_The records_:
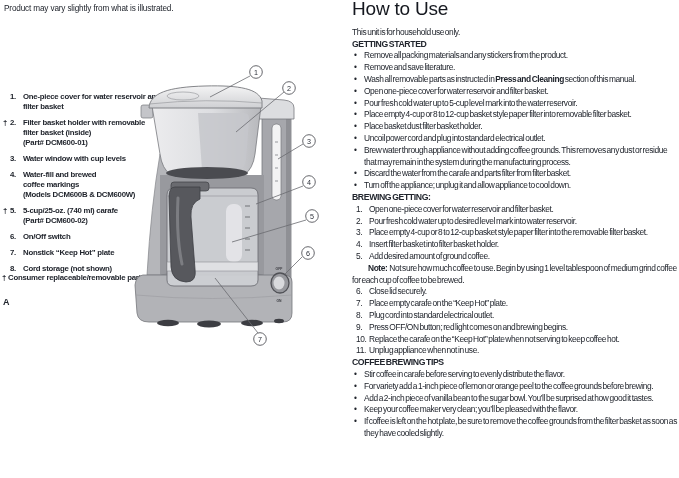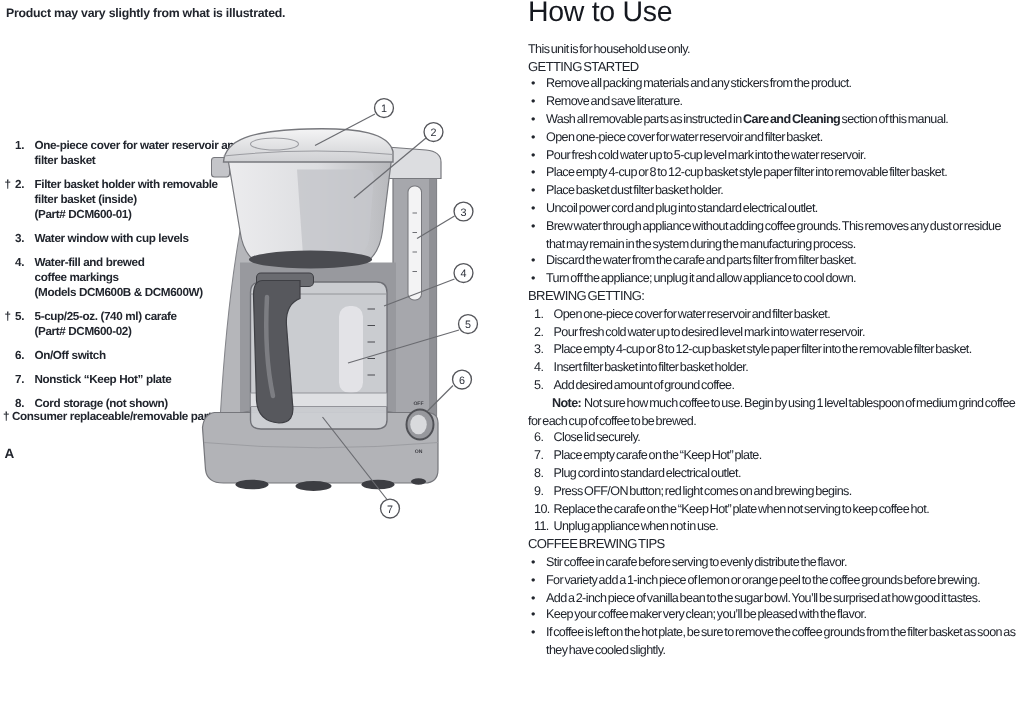--- a/index.html
+++ b/index.html
@@ -9,21 +9,21 @@
     background:#ffffff;
     font-family:"Liberation Sans", sans-serif;
     color:#21252d;
     overflow:hidden;
   }
   .abs { position:absolute; }
 
   
   .top-note {
     left:4px; top:4px;
-    font-size:8.2px; font-weight:bold; letter-spacing:-0.15px;
+    font-size:8.2px; font-weight:normal; letter-spacing:-0.15px;
   }
 
   
   .parts {
     left:3px; top:92px; width:170px;
     font-size:7.8px; font-weight:bold; line-height:10px;
     letter-spacing:-0.25px;
   }
   .part-item { display:flex; margin-bottom:6px; }
   .dag  { flex:none; width:7px; }
@@ -49,21 +49,21 @@
   .rightcol {
     left:352px; top:3px; width:327px;
     font-size:8.4px; line-height:11.8px;
     letter-spacing:-0.4px; word-spacing:-1px;
   }
   .title {
     font-size:19px; font-weight:normal; color:#15181f;
     letter-spacing:-0.2px; word-spacing:0;
     margin-bottom:12px;
   }
-  .sect { font-weight:normal; font-size:8.7px; }
+  .sect { font-weight:bold; font-size:8.7px; }
   .li  { display:flex; }
   .mk  { flex:none; width:12px; padding-left:2px; }
   .num { flex:none; width:17px; padding-left:4px; }
   .tx  { flex:1; }
   .note-p b { padding-right:1px;padding-left:16px; }
 </style>
 </head>
 <body>
 
 <div class="abs top-note">Product may vary slightly from what is illustrated.</div>
@@ -242,21 +242,21 @@
   <div class="li">
       <span class="mk">•</span>
       <span class="tx"><span>Remove all packing materials and any stickers from the product.</span><b></b><span></span></span>
     </div>
   <div class="li">
       <span class="mk">•</span>
       <span class="tx"><span>Remove and save literature.</span><b></b><span></span></span>
     </div>
   <div class="li">
       <span class="mk">•</span>
-      <span class="tx"><span>Wash all removable parts as instructed in </span><b>Care and Cleaning</b><span> section of this manual.</span></span>
+      <span class="tx"><span>Wash all removable parts as instructed in </span><b>Press and Cleaning</b><span> section of this manual.</span></span>
     </div>
   <div class="li">
       <span class="mk">•</span>
       <span class="tx"><span>Open one-piece cover for water reservoir and filter basket.</span><b></b><span></span></span>
     </div>
   <div class="li">
       <span class="mk">•</span>
       <span class="tx"><span>Pour fresh cold water up to 5-cup level mark into the water reservoir.</span><b></b><span></span></span>
     </div>
   <div class="li">

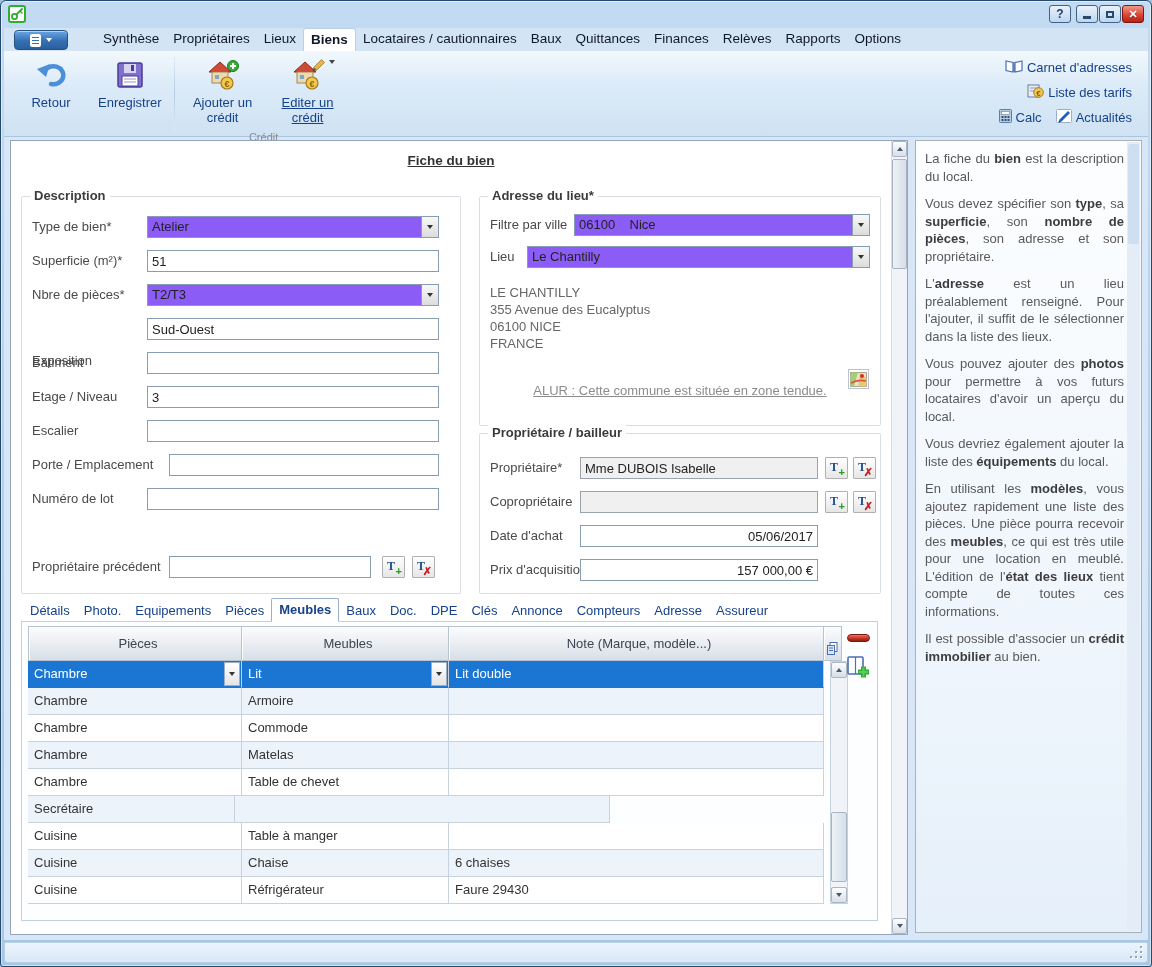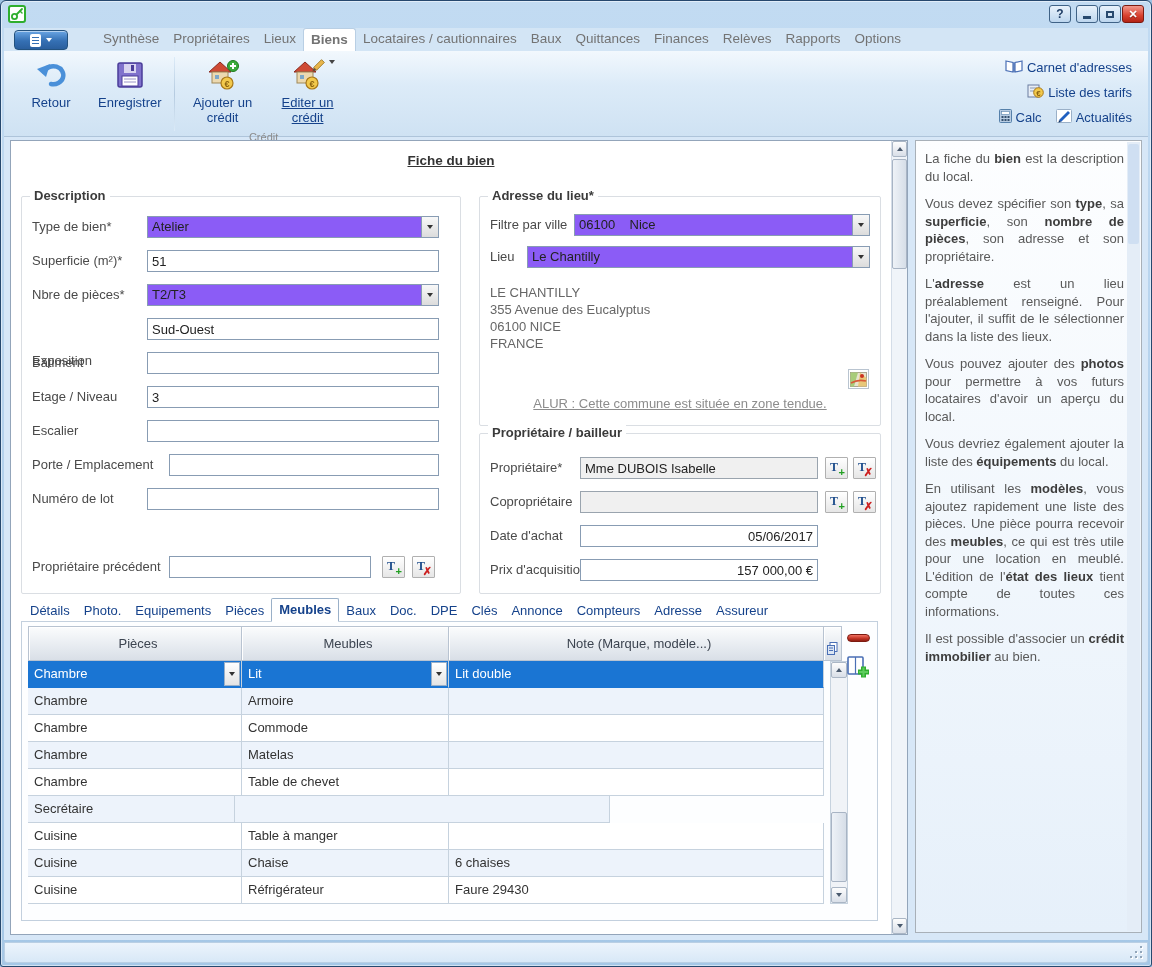--- a/index.html
+++ b/index.html
@@ -50,21 +50,21 @@
     background:linear-gradient(#6aa6e4,#3570b4 55%,#2a5f9e);
     border:1px solid #23527f; border-radius:4px;
     display:flex; align-items:center; justify-content:center; gap:5px;
     box-shadow: inset 0 1px 0 rgba(255,255,255,.5);
   }
   .appmenu-glyph { width:11px; height:13px; background:#fff; border-radius:2px; position:relative; }
   .appmenu-glyph::before { content:""; position:absolute; left:2px; top:3px; width:7px; height:1.5px; background:#3570b4; box-shadow:0 3px 0 #3570b4, 0 6px 0 #3570b4; }
   .appmenu-caret { width:0; height:0; border-left:3.5px solid transparent; border-right:3.5px solid transparent; border-top:4px solid #fff; }
   .menu-tabs { position:absolute; left:92px; top:0; height:23px; display:flex; align-items:stretch; }
   .menu-tab {
-    padding:3px 7px 0 7px; color:#737373; font-size:13.5px; white-space:nowrap;
+    padding:3px 7px 0 7px; color:#0f172a; font-size:13.5px; white-space:nowrap;
   }
   .menu-tab.active {
     background:#fff; border:1px solid #b9cfe4; border-bottom:none;
     border-radius:3px 3px 0 0; font-weight:bold;
   }
   
   .ribbon {
     position:absolute; left:4px; right:4px; top:51px; height:86px;
     background:linear-gradient(#f2f8fd,#dcebf8 40%,#cfe2f3);
     border-bottom:1px solid #aec4da;
@@ -455,21 +455,21 @@
     <div class="mapbtn" style="left:368px; top:172px;">
       <svg width="17" height="15" viewBox="0 0 17 15">
         <rect x="0.5" y="0.5" width="16" height="14" fill="#e8e3ce" stroke="#9a927a" stroke-width="0.8"></rect>
         <polygon points="0.5,0.5 8,0.5 4,14.5 0.5,14.5" fill="#a8cc7a"></polygon>
         <polygon points="10,0.5 16.5,6 16.5,14.5 8,14.5" fill="#e8c87a"></polygon>
         <path d="M1 11 Q 8 7 16 9" fill="none" stroke="#d85a3a" stroke-width="1.6"></path>
         <circle cx="12" cy="4" r="2" fill="#cc3322"></circle>
       </svg>
     </div>
 
-    <a class="alur" style="top:199px;">ALUR : Cette commune est située en zone tendue.</a>
+    <a class="alur" style="top:186px;">ALUR : Cette commune est située en zone tendue.</a>
   </div>
 
   <div class="groupbox" style="left:468px; top:292px; width:402px; height:161px;">
     <span class="gb-legend">Propriétaire / bailleur</span>
 
     <span class="flabel" style="left:10px; top:26px;">Propriétaire*</span>
     <input class="tbox ro" readonly="" style="left: 100px; top: 23px; width: 238px;" value="Mme DUBOIS Isabelle">
     <div class="tbtn" style="left:345px; top:23px;">
       <span class="T">T</span>
         <span class="mark plus">+</span>

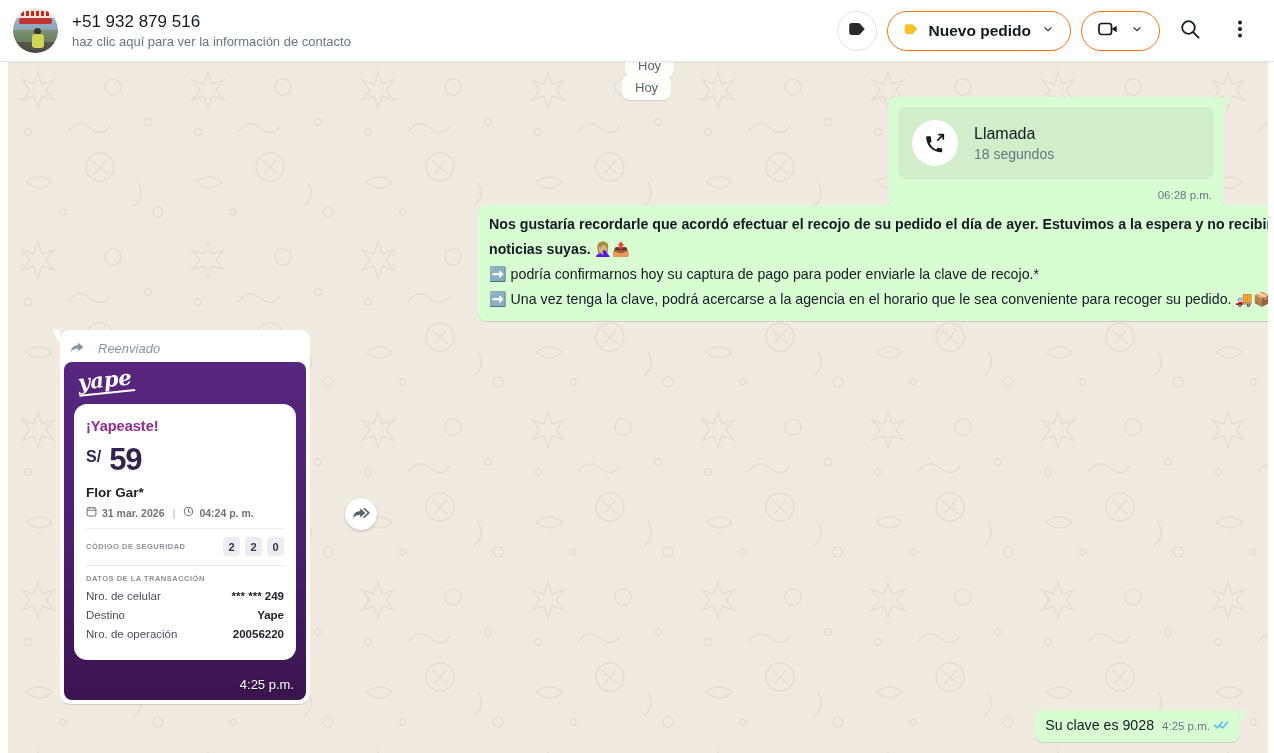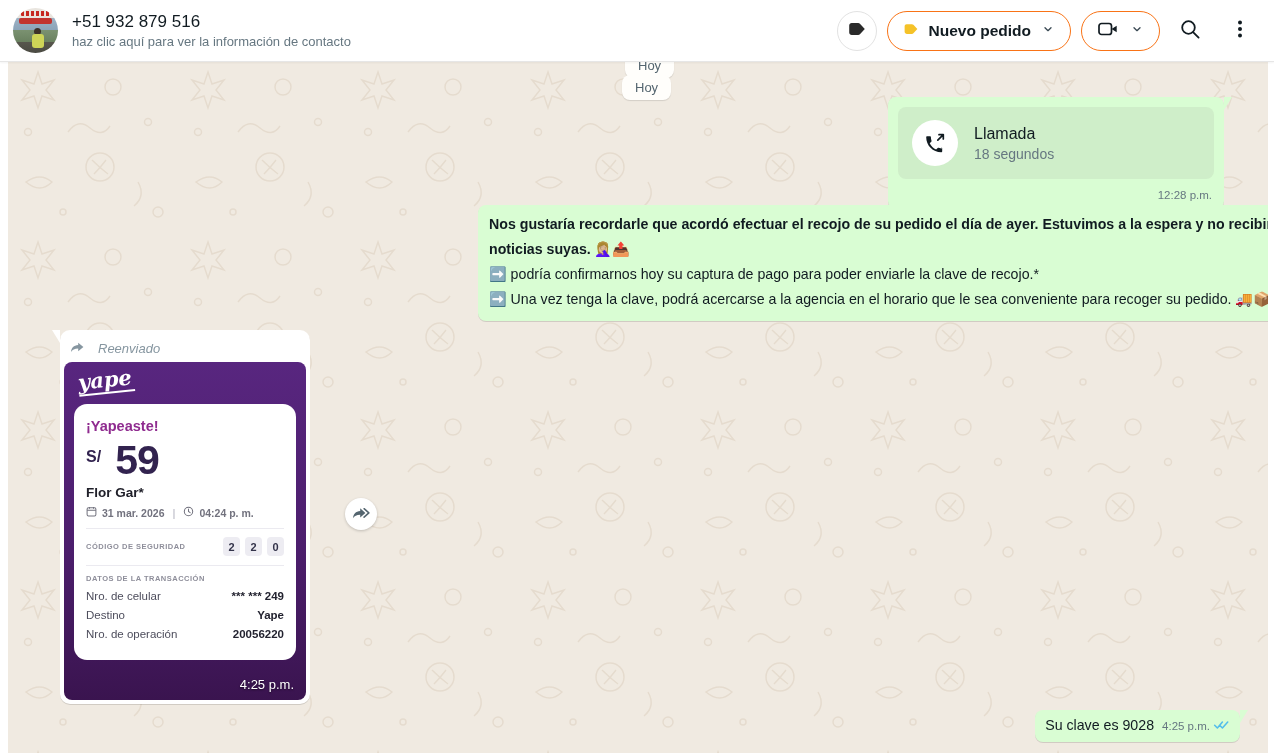--- a/index.html
+++ b/index.html
@@ -70,21 +70,21 @@
   .fwd-row{ display:flex; align-items:center; gap:13px; padding:5px 6px 5px 5px; }
   .fwd-label{ font-size:13px; font-style:italic; color:#8696a0; }
   .receipt{ position:relative; width:242px; height:338px; border-radius:8px; overflow:hidden; cursor:pointer;
     background:linear-gradient(180deg,#58267f 0%,#4c1e6d 55%,#3a144f 100%); }
   .yape-logo{ position:absolute; top:6px; left:14px; color:#ffffff; font-family:"DejaVu Serif", serif;
     font-style:italic; font-weight:700; font-size:21px; transform:rotate(-6deg); border-bottom:2px solid #fff; padding:0 2px 0 0; line-height:24px;}
   .receipt-card{ position:absolute; left:10px; right:10px; top:42px; height:256px; background:#ffffff; border-radius:13px; padding:14px 12px 10px; }
   .yapeaste{ font-size:14.5px; font-weight:700; color:#8f2b8f; }
   .amount-row{ margin-top:9px; color:#32234f; display:flex; align-items:flex-start; }
   .amount-cur{ font-size:16px; font-weight:700; margin-top:5px; }
-  .amount-val{ font-size:41px; font-weight:700; letter-spacing:-1px; line-height:34px; margin-left:14px;}
+  .amount-val{ font-size:31px; font-weight:700; letter-spacing:-1px; line-height:34px; margin-left:8px;}
   .payee{ margin-top:8px; font-size:13.5px; font-weight:700; color:#20202a; }
   .meta-row{ margin-top:6px; display:flex; align-items:center; gap:5px; font-size:10.5px; font-weight:600; color:#72727e; }
   .meta-sep{ color:#c9c9d2; margin:0 3px; }
   .card-hr{ border:none; border-top:1px solid #ebeaf0; margin:9px 0 8px; }
   .sec-row{ display:flex; align-items:center; justify-content:space-between; }
   .tiny-caps{ font-size:7.5px; font-weight:700; letter-spacing:.5px; color:#8e8e9a; }
   .digits{ display:flex; gap:5px; }
   .digit-box{ width:17px; height:19px; background:#edecf2; border-radius:4px; display:flex; align-items:center; justify-content:center;
     font-size:11px; font-weight:700; color:#33334a; }
   .tx-row{ display:flex; justify-content:space-between; margin-top:7px; font-size:11.5px; }
@@ -200,21 +200,21 @@
         <svg width="24" height="24" viewBox="0 0 24 24">
           <path d="M19.2 17.4c-1.2 0-2.4-.2-3.5-.6-.35-.12-.75-.03-1.02.24l-1.57 1.57c-2.73-1.4-5-3.66-6.4-6.4l1.57-1.56c.27-.27.36-.67.24-1.02-.4-1.1-.6-2.3-.6-3.5 0-.55-.45-1-1-1H4.2c-.55 0-1 .45-1 1 0 8.28 6.72 15 15 15 .55 0 1-.45 1-1v-2.73c0-.55-.45-1-1-1z" fill="#111b21"></path>
           <path d="M14.8 9.2l5.5-5.5M20.3 3.7h-4.3M20.3 3.7v4.3" fill="none" stroke="#111b21" stroke-width="1.7" stroke-linecap="round" stroke-linejoin="round"></path>
         </svg>
       </div>
       <div>
         <div class="call-title">Llamada</div>
         <div class="call-sub">18 segundos</div>
       </div>
     </div>
-    <div class="call-time">12:28 p.m.</div>
+    <div class="call-time">06:28 p.m.</div>
   </div>
 
   <div class="bubble out reminder-bubble">
     <span class="bold">Nos gustaría recordarle que acordó efectuar el recojo de su pedido el día de ayer. Estuvimos a la espera y no recibimos noticias suyas.</span><span> 🤦🏼‍♀️📤</span><br>
     <span>➡️ podría confirmarnos hoy su captura de pago para poder enviarle la clave de recojo.*</span><br>
     <span>➡️ Una vez tenga la clave, podrá acercarse a la agencia en el horario que le sea conveniente para recoger su pedido. 🚚📦</span>
     <span class="msg-meta">
       <span class="time">12:33 p.m.</span>
       <span>
         <svg width="17" height="11" viewBox="0 0 18 12">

_Instruction_: Whenever the string "between" shows up on a line of the listing, copy that line.

_Result for this task_:
   .sec-row{ display:flex; align-items:center; justify-content:space-between; }
   .tx-row{ display:flex; justify-content:space-between; margin-top:7px; font-size:11.5px; }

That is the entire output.